Two gaps made 'piece := board.squares[move.from.index]' (board: *Board) <unresolved>: analyzeParams typed params with fromTypeExpr (bare-name only), so *Board / []T / *List params became null; and field_access only handled a struct value, not a *Struct. Params now resolve via fieldType, and field_access auto-derefs a pointer object (p.field on *T resolves on T). Regression test added.
The collection for-loop now iterates a List(T)-like struct ({ items: [*]T, len, … }) — and a *List — by viewing it as items[0..len]. So 'for legal: (m)' / 'for pieces: (*p)' work like iterating a slice, with by-ref captures writing back into the backing.
fixupMethodReceiver also derefs a *T receiver when the method takes T by value, so a 'for xs: (*x)' capture can call value-self methods (x.method()). Regression: examples/for-list.sx.

### [TASKS TO COMPLETE]
1. Answer these questions about the compiler notes:
(a) Before the fix, which function did analyzeParams use to type params?
(b) How does the collection for-loop iterate a List(T)-like struct?
(c) Which file is named as the regression for the fixupMethodReceiver change?
2. Write the next part of the compiler notes, starting after their last sentence.

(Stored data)
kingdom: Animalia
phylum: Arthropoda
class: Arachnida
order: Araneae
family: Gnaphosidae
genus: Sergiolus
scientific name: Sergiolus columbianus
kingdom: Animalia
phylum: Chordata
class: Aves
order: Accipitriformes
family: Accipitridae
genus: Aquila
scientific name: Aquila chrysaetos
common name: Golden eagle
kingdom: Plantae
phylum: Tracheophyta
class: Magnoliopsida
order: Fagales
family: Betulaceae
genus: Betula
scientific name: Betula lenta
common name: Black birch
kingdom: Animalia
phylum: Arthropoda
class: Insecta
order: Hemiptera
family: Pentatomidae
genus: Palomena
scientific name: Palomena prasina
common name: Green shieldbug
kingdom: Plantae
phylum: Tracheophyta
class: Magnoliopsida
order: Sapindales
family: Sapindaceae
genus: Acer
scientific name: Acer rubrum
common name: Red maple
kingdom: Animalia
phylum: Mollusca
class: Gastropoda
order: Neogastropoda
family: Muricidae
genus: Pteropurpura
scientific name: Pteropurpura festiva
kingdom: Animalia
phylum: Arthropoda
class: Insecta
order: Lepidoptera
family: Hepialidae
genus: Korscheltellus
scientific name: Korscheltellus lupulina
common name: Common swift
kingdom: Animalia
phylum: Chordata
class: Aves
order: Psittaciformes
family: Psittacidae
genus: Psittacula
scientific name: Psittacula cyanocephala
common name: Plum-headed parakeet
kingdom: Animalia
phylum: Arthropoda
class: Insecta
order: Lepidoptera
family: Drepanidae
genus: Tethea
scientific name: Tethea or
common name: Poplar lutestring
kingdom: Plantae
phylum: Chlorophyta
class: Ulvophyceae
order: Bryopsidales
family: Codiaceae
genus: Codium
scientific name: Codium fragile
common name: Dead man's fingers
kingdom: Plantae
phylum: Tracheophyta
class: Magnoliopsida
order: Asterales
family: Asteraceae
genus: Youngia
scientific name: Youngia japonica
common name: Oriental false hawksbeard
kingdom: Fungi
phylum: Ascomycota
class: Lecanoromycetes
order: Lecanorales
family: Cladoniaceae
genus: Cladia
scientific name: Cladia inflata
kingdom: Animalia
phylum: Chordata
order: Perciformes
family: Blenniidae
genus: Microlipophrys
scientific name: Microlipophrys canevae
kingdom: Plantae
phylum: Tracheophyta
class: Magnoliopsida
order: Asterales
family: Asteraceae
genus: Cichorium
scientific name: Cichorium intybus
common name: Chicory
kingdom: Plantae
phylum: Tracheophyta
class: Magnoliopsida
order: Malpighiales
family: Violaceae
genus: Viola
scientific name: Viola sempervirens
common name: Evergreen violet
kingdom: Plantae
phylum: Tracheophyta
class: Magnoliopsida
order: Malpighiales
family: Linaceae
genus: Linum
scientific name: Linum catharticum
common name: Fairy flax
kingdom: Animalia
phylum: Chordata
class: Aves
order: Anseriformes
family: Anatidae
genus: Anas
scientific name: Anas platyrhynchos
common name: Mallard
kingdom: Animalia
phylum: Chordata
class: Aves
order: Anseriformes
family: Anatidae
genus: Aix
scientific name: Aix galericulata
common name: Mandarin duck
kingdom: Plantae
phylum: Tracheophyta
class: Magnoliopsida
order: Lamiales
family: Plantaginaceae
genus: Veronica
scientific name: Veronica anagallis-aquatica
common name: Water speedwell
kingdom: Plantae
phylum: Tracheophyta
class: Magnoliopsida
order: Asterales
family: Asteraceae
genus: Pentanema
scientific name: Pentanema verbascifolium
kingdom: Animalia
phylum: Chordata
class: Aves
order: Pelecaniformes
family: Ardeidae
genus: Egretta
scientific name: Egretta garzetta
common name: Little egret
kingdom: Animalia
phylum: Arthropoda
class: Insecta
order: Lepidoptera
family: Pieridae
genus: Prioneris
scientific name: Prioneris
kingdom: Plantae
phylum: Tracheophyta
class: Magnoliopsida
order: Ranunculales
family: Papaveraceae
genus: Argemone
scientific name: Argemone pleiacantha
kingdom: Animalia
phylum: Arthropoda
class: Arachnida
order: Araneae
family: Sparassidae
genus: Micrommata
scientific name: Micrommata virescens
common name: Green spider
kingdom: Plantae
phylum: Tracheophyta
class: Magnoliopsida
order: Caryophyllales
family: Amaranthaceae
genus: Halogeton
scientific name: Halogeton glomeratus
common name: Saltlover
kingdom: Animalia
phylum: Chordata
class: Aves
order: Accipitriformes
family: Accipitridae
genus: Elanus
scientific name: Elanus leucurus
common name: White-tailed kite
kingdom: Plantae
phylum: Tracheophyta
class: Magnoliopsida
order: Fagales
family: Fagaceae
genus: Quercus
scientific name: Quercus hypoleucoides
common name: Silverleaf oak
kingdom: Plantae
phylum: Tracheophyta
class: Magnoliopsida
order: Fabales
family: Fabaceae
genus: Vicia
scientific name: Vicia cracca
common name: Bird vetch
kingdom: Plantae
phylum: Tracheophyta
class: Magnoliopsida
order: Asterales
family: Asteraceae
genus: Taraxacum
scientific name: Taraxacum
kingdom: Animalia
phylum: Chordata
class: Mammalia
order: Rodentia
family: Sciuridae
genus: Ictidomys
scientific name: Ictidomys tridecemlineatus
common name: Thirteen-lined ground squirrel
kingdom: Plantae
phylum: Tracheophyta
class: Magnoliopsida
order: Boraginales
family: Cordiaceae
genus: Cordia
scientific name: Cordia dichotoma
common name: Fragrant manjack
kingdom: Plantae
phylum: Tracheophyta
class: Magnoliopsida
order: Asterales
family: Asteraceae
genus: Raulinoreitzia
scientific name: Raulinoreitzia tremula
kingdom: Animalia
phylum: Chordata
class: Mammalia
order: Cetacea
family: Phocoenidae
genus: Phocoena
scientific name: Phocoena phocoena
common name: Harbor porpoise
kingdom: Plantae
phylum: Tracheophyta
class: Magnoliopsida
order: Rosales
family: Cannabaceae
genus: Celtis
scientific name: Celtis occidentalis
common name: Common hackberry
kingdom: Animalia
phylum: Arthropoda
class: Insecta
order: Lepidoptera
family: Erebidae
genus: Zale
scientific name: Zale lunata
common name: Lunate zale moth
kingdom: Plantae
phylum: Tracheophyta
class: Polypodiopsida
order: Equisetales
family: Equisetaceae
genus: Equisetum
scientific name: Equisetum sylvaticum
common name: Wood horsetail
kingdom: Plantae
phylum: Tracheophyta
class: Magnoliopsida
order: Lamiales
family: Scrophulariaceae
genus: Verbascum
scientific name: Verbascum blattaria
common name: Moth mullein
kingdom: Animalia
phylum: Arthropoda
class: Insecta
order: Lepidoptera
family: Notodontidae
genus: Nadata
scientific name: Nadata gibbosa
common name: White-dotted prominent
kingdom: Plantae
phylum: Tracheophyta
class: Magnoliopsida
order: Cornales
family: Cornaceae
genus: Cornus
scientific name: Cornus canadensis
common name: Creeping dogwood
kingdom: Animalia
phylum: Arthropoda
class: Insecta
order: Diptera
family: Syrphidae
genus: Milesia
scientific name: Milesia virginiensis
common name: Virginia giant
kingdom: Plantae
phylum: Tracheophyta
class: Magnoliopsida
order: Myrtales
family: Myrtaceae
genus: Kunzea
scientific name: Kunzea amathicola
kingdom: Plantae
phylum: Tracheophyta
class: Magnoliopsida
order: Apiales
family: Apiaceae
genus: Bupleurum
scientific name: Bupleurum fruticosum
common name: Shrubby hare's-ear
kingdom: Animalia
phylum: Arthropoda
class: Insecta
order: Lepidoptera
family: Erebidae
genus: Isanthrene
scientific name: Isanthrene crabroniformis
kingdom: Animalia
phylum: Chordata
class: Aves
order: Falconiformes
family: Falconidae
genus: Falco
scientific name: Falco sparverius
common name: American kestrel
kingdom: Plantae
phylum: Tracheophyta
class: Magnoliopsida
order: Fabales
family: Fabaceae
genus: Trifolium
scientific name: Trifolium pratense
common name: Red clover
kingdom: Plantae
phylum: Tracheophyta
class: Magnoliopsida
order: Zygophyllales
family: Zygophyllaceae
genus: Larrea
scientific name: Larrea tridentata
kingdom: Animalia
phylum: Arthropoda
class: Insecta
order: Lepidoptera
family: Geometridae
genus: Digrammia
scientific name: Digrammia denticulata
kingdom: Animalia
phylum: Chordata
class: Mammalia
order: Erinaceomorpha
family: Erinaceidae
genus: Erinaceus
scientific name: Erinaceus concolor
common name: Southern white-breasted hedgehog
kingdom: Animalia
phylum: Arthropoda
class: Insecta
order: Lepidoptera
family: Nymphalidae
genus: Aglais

### [TASK-BY-TASK RESULTS]
1.
(a) fromTypeExpr (bare-name only).
(b) By viewing it as items[0..len].
(c) examples/for-list.sx.

2.
The cursor clause now matches the collection form's ': (capture)' — 'for 0..N: (i)' instead of 'for 0..N (i)'. The colon is required when a cursor is present; the no-cursor form 'for 0..N { }' is unchanged. Updated examples/200, the pack-index doc comment, and the spec.
event_position and translate_sdl_event matched on e.* / sdl.*; lowerMatch now auto-derefs a pointer subject, so 'if e ==' / 'if sdl ==' are equivalent (same load + tag-switch in IR). Pure cleanup.
KeyData.key was a raw u32 carrying SDL_Keycode values, so app code had to reinterpret it as SDL_Keycode (xx e.key) — a leaky, unchecked cross-platform cast only valid because the backend happened to be SDL. Add a neutral Keycode enum; translate_sdl_event maps SDL_Keycode to it via keycode_from_sdl. App code compares e.key == .escape with no platform type and no cast; a new backend maps its own native codes in one place.
(*x) binds x to a pointer into the collection (index_gep) instead of a per-element value copy: passing it on (e.g. to a *T param) is zero-copy and mutations write back. In a value position x auto-derefs — a binary-op operand loads the element, a pointer-typed slot keeps the pointer, and an 'if x == {...}' match derefs the pointee for its tag/payload. Arrays GEP through their storage so writes hit the original. Regression test: examples/for-by-ref-capture.sx.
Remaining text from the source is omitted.